In a review of emergency contraceptives, published in July, the European Medicines Agency dispelled myths that the efficacy of these contraceptives is reduced with increased bodyweight, as stated in the product information for some pills, such as Norlevo, and said that “benefits of emergency contraceptives far outweigh the risks”.
“With side effects generally mild, the safety profile of emergency contraceptives is favourable and they can continue to be taken regardless of the woman’s body weight,” the authors state.
However, the review said that women “are reminded that emergency contraception is an occasional ‘rescue’ method, which does not work as well as regular methods of contraception, such as the pill”.
Not for long-term use
The agency also emphasises that even though the emergency contraceptives can continue to be used to prevent unintended pregnancy in women, the “promotion of family planning has immense benefits in terms of gender equality, maternal health, child survival, and preventing HIV”.
Andrea Thompson of Marie Stopes, an organisation that offers sexual and reproductive healthcare, says even though statistics are unavailable to show whether women are using emergency contraception in place of long-term alternatives in South Africa, the practice should not be encouraged.
“We prefer and encourage the use of actual contraceptive methods that are available and accessible in most health facilities across the country,” she said.
Thompson said that although there were no adverse health implications of continued use of emergency contraceptives, the practice was bound to cause setbacks to family planning interventions that have been set up to address the challenges of unintended pregnancies, unsafe abortions and particularly the transmission of sexually transmitted infections.
“The emergency contraceptives only protect against unwanted pregnancies but not against HIV and Aids.

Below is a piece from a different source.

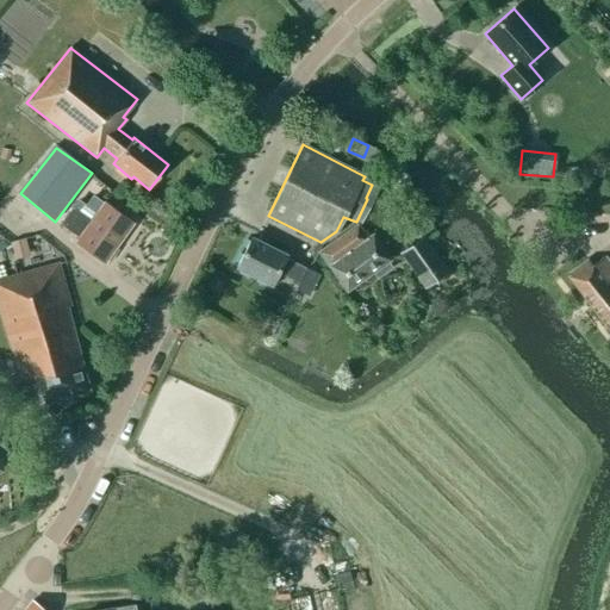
[(132,224),(104,203),(91,221),(80,212),(72,206),(58,223),(68,229),(80,237),(76,242),(105,262),(132,224)]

We encourage long-term contraceptive methods,” she said.
Commenting on over-use of the morning-after pill, Rees said women should instead strive to settle on a more long-term method of family planning.
Quick facts on emergency contraceptives:
- To be used within five days (120 hours) of unprotected
- Two available options of emergency contraceptives are being
offered, the pill and the implant copper intrauterine device;
- There are no age limitations;
- There is no evidence that emergency contraceptives cause
abortion. They have no effect on an already established pregnancy;
- Common side effects include nausea and vomiting, occasional dizziness, headaches and fatigue as well as cycle irregularities;
- Emergency contraceptives do not protect against sexually
transmitted infections, including HIV; and
- They are intended for occasional “emergency” use.
Source: The National Contraception Clinical Guidelines 2012
Phyllis Mbanje is a Bhekisisa fellow.